Jaap Von Dalen says his free range birds do not like being kept inside
He has 12,000 free range, organic chickens on his farm in Barneveld in central Holland.
The birds used to roam the fields freely, but now the government has ordered all birds to be kept inside unless they are vaccinated, fearing they may come into contact with infected wild birds and spread the virus.
Jaap lost all his birds to the 2003 outbreak of bird flu and would like to protect his new flock, but knows that vaccination carries other risks.
"I want to vaccinate because I know what bird flu can do - after the last outbreak I didn't even want to be a farmer anymore. I started again, built up a new flock and now I export my eggs to Germany," he said.
"But I'm worried the Germans won't want to buy produce from chickens which have been vaccinated, and if I can't sell my goods then I'll be broke."
France has already seen the negative effect of vaccinating birds - several countries have refused to accept imports of French poultry meat after farmers in Landes were given permission to vaccinate geese and ducks.
Critics of vaccination warn that current bird flu vaccines do not offer complete protection from infection and could, in some circumstances, "hide" the virus in affected flocks.
But many farmers' associations and vets feel vaccination unfairly stigmatises, and are calling for an EU-wide vaccination policy.
Klaus Osinga from the LTO, the Dutch Farmers Association, speaks for many in the Netherlands.
"It doesn't make sense for some countries to vaccinate but for other EU countries like the UK not to. It's a political and an economic decision. Perhaps it's time to think more about animal health and about stopping the spread of bird flu," he said.
Leading virologists such as Albert Osterhaus, the man who first proved that humans could be infected by avian flu, agrees.
"Bird flu is a serious threat to us all but we don't spend enough money on fighting it. The whole world needs to pull together if we are to fight it effectively," he said.
"After 9/11, we spent billions of dollars on combating the threat of bio-terrorism. OK, but let's not forget that the main bio-terrorist is Nature itself. Remember HIV/Aids? Remember Sars? Well bird flu is knocking on our door."
Catch 22 situation
Back on his farm, Jaap is still unsure if he will vaccinate. His birds are currently huddled in sheds - 3,000 crowded into a single barn.

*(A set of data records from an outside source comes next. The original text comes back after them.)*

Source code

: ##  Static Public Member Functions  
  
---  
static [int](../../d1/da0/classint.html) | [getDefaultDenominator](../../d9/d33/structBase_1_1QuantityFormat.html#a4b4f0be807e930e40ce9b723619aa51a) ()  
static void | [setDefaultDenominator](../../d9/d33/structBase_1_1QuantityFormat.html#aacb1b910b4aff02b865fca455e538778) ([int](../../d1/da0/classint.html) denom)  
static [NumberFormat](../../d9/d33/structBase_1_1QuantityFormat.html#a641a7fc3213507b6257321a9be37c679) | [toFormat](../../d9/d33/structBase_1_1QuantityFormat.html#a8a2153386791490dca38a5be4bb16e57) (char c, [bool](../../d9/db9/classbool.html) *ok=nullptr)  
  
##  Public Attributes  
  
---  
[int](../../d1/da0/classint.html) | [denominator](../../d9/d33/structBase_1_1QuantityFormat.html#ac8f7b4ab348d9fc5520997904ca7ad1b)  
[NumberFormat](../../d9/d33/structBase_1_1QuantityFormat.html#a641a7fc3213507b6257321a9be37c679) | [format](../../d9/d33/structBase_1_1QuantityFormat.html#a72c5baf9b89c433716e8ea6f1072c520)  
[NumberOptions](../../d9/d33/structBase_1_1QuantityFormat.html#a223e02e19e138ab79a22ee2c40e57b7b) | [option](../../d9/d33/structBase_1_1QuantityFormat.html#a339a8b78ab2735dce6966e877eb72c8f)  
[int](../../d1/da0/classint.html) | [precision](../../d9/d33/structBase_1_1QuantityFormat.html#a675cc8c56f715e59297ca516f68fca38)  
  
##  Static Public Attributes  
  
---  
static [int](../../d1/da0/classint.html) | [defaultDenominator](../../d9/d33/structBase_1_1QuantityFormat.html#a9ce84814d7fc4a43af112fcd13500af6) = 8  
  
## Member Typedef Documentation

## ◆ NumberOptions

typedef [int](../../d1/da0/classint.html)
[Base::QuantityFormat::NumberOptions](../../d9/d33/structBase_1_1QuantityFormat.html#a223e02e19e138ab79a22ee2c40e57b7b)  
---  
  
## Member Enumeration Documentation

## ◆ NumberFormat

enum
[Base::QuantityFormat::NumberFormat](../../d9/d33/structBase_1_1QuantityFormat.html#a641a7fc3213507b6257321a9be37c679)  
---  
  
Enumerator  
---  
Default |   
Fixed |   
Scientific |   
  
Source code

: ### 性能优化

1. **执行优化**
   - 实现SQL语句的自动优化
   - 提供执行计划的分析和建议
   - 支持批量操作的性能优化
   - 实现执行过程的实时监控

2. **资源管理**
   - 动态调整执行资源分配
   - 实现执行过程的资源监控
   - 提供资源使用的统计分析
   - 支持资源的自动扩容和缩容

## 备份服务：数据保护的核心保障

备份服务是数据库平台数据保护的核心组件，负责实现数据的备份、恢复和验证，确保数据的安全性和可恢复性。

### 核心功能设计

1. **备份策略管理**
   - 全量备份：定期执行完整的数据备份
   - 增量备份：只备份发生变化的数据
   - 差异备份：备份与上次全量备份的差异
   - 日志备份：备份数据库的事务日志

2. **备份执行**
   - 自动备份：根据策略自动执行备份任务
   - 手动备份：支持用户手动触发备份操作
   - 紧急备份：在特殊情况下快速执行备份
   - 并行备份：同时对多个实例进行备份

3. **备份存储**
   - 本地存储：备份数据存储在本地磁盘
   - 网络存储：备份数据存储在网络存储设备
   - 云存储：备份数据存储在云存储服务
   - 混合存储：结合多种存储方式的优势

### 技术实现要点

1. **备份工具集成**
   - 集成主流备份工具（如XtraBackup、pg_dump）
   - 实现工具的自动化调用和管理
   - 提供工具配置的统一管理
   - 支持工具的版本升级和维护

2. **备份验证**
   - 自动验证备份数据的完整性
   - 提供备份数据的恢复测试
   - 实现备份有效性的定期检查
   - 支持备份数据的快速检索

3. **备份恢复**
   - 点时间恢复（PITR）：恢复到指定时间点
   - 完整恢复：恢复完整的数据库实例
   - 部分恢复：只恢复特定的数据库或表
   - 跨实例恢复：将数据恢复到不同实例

"They don't like being inside," he says. "Their whole lives they have been free and now they are locked in. My friend says his chickens have become very stressed and aggressive - 400 have pecked each other to death."
So, should Jaap vaccinate his flock, set them free and risk dire economic consequences, or should he leave the chickens inside, reassured by the knowledge they cannot mix with infected wild birds and catch the virus? It is a Catch 22.
Jaap's business thrives at present partly because his products carry the "free range" stamp - but if he keeps the birds inside, he knows he will probably lose that valuable label.